O razzle dazzle de uma sátira.

9,0

Em uma award season protagonizada por alguns razzle dazzles cinematográficos, espetáculos virtuosos, de grandiloquência particular, como O Grande Hotel Budapeste, Boyhood e, em escala menor, Whiplash, Birdman consegue superar o próprio exotismo e trazer para a tela algo seu: uma sátira, um exagero de tom perfeitamente histérico. Alejandro Gonzalez-Iñarrittu costumava ser o elo mais fraco e ambicioso do world cinema, ainda querendo fazer do cinema sua orquestra megalomaníaca, ele finalmente entrega algo de frescor criativo.

Acredito que, filtrado pelo tempo, Birdman vai perder muito de seu encanto imediato. O filme é de um estilo demasiadamente atrativo, é fácil cair pelo virtuoso, mas é fácil também se perder nele, como a própria filmografia de Iñarrittu mostra, não é o caso aqui.
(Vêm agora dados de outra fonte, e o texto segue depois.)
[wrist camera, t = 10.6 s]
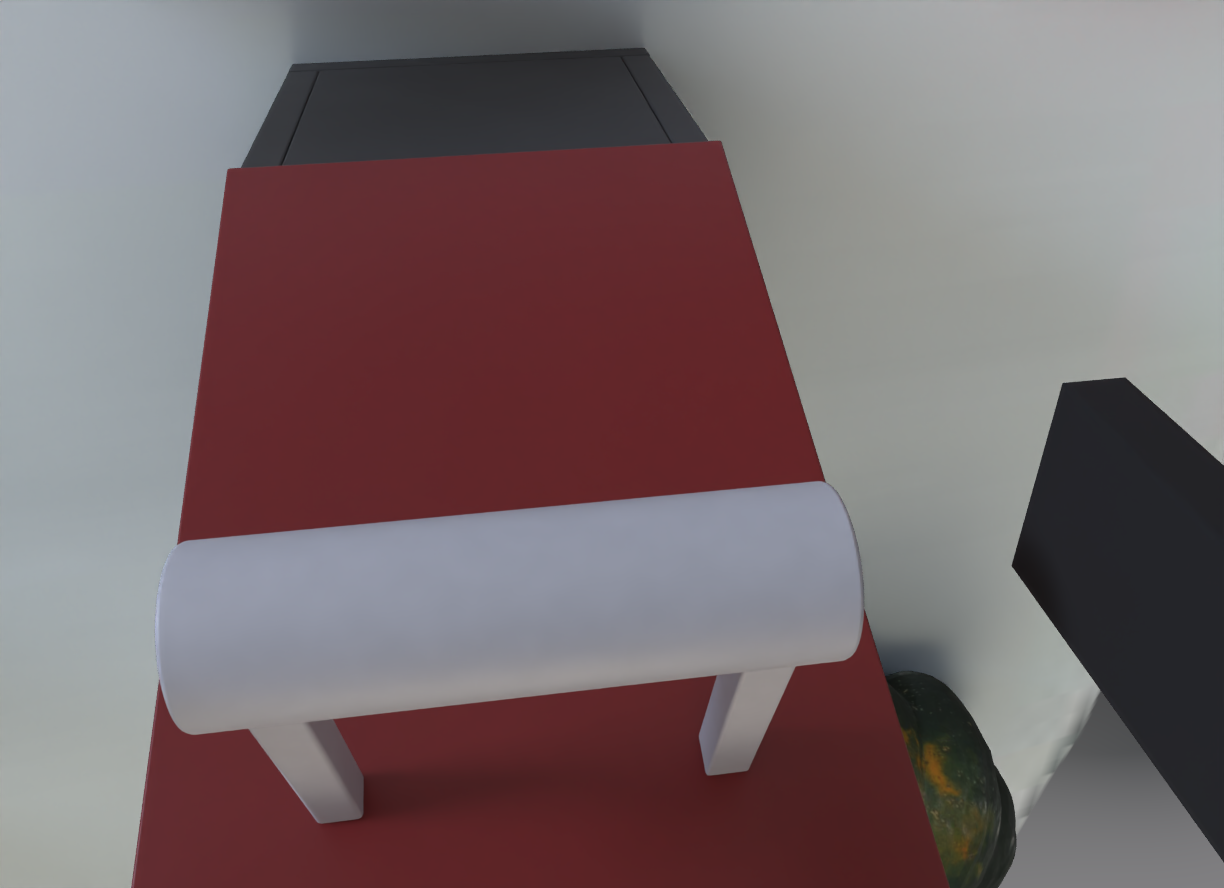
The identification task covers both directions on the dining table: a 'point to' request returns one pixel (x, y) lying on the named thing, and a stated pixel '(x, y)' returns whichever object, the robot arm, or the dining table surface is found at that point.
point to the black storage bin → (470, 107)
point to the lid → (512, 551)
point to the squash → (956, 781)
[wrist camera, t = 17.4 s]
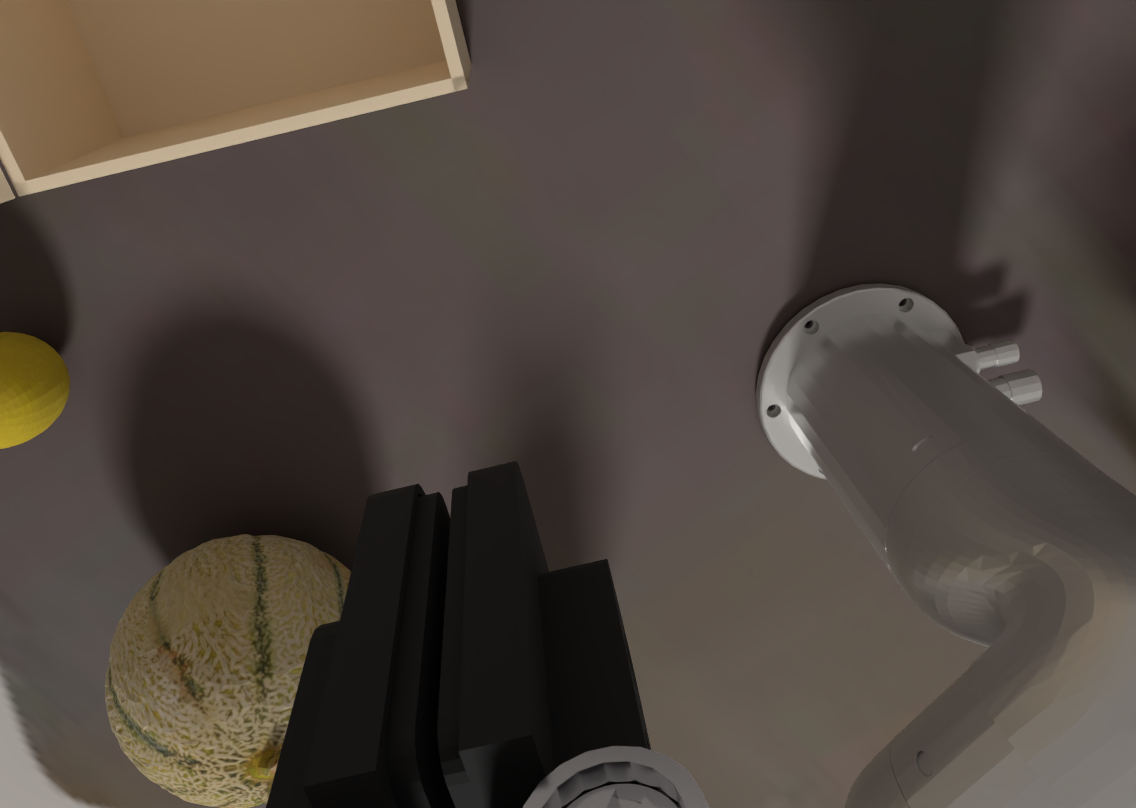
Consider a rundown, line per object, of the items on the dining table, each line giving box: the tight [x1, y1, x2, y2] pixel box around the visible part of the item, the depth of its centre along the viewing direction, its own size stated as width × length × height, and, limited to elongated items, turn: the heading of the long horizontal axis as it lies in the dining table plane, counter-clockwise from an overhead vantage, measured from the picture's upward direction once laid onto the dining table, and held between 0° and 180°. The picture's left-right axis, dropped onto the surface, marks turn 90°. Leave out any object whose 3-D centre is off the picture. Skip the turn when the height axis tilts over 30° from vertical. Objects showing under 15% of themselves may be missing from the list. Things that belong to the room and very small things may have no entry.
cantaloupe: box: [105, 534, 351, 808], centre depth 50 cm, size 15×15×15 cm
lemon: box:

Passei o último ano defendendo que O Grande Hotel Budapeste é uma obra-prima porque faz sua grandeza visual ter uma razão de ser dentro daquele personagem, que é o filme mais meticuloso de Wes Anderson justamente porque é sobre Wes Anderson e o universo cinematográfico que ele costuma criar. Embora eu não iria tão longe no meu carinho por Birdman, acredito que o seu truque está muito bem motivado pela narrativa. O plano-sequência falso que sempre dá tanto o que falar é a tentativa pelo sublime de um diretor sobre a mesma tentativa de outro diretor, curiosamente as duas parecem cheias de falhas e tropeços e exageros desnecessários, como costuma ser a arrogante procura do sublime na arte.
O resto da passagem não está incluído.